In sintesi, dal piano Barbin della fine degli anni ’80, durante l’ultima amministrazione del sindaco Sboarina, al piano Mancuso dei primi anni 2000, alle ipotesi del professor Trame, per finire con il metodo di delegare le scelte di pianificare il territorio agli operatori privati dell’era Tosi, le diverse giunte hanno sempre cercato di proporre destinazioni urbanistiche che gratificassero le operazioni immobiliari, trascurando le esigenze degli abitanti

Questi obiettivi e questi metodi furono interrotti solo nel breve periodo della seconda giunta dell’amministrazione del sindaco Aldo Sala. Si voleva portare a termine il Progetto Preliminare di Piano o piano di Salvaguardia, per evitare che il territorio subisse ulteriori oltraggi durante i lavori per la Variante Generale.  Il professor Marcello Vittorini concluse, senza alcuna pressione politica, il piano, che fu adottato nel 1993.  In base all’art. 42 della L.R. 61/85, i Comuni avevano la possibilità di far precedere l’adozione del P.R.G., alla predisposizione di un Progetto Preliminare di Piano, contenente l’indicazione delle scelte urbanistiche fondamentali.  Si trattava di un documento che individuava le invarianti del Piano e le scelte di sviluppo. Contemporaneamente erano indicate le discipline per la tutela  dei beni culturali ed ambientali. Vennero messe a salvaguardia le aree delle colline (ipotesi parco) e dei parchi urbani (Adige, Mura, etc.), delle aree agricole di notevole interesse paesaggistico, del Centro Storico e dei nuclei storici dei centri minori.
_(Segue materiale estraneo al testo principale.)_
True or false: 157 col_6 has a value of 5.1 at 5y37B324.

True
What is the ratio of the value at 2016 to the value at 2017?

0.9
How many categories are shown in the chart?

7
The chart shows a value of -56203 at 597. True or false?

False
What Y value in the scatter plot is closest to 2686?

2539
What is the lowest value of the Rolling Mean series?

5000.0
Furono identificate alcune aree di ristrutturazione urbanistica, le cosiddette ARU, quali il parco ferroviario di Porta Nuova, l’area di Basso Acquar, l’area degli ex Magazzini Generali, l’area di Galtarossa, l’area della fiera, la ZAI storica, l’area di Borgo Venezia e di san Massimo.
Una particolare attenzione  fu data alla ristrutturazione urbanistica della ZAI storica al fine di realizzare una nuova centralità urbana.

Proprio in questo obiettivo sta la differenza tra quanto sta accadendo ora e quello che invece prevedeva il Progetto Preliminare di Piano: la progettazione di  una porzione di città, con residenze, negozi vicinali, uffici, servizi e verde. Non solamente tanti e ingombranti centri commerciali.
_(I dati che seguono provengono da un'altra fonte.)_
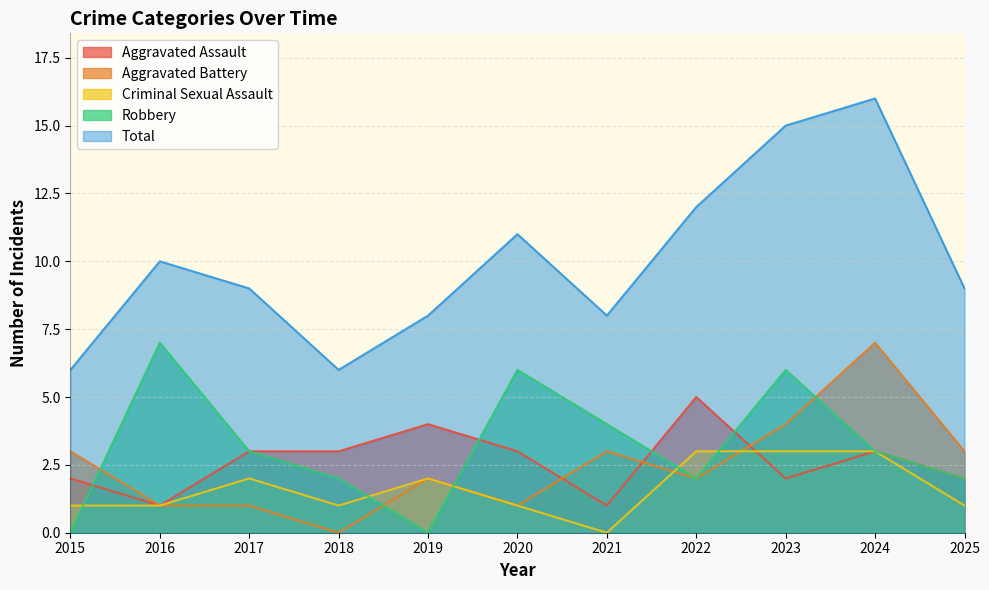

What is the sum of all Criminal Sexual Assault values?

18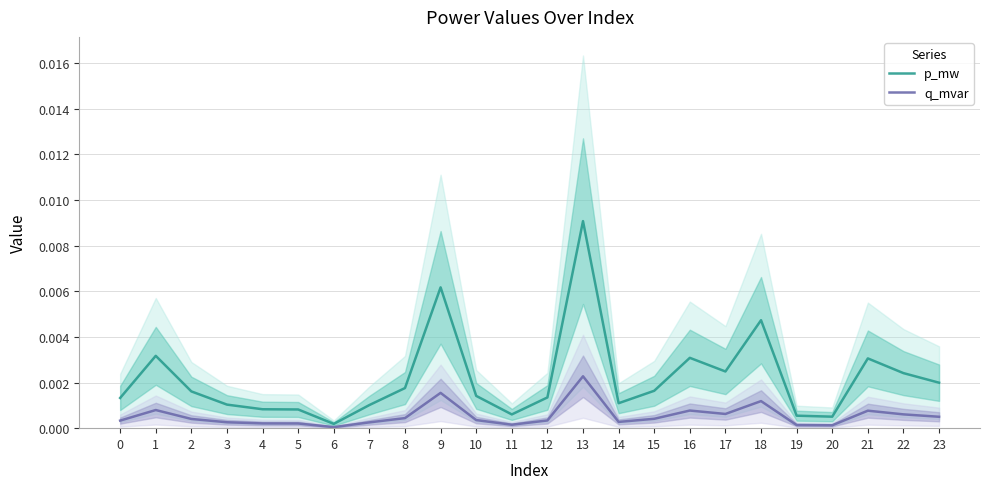

At how many categories does at least one series exceed 0?

24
Per la riqualificazione delle aree dismesse, le ARU, era previsto un indice di edificabilità basso, la cessione, fino al 50%, dell’area alla Pubblica Amministrazione e le scelte sulle destinazioni d’uso, definite da un piano regolatore organico all’intero territorio comunale. 
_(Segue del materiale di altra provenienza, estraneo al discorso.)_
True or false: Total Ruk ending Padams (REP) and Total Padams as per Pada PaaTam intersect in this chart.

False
Inoltre, sarebbe stato interessante creare un piazzale pedonale di fronte alla fiera, che la collegasse con l’ex mercato. I mezzi a motore sarebbero transitati attraversando un sottopasso. Quegli spazi avrebbero dovuto essere destinare a  servizi per la fiera e per i cittadini, non certo all’ Esselunga.

Il Progetto Preliminare della Variante Generale al P.R.G.,. durante l’amministrazione Sironi, fu lasciato  decadere per decorrenza dei termini di salvaguardia. E’ stata un’occasione perduta.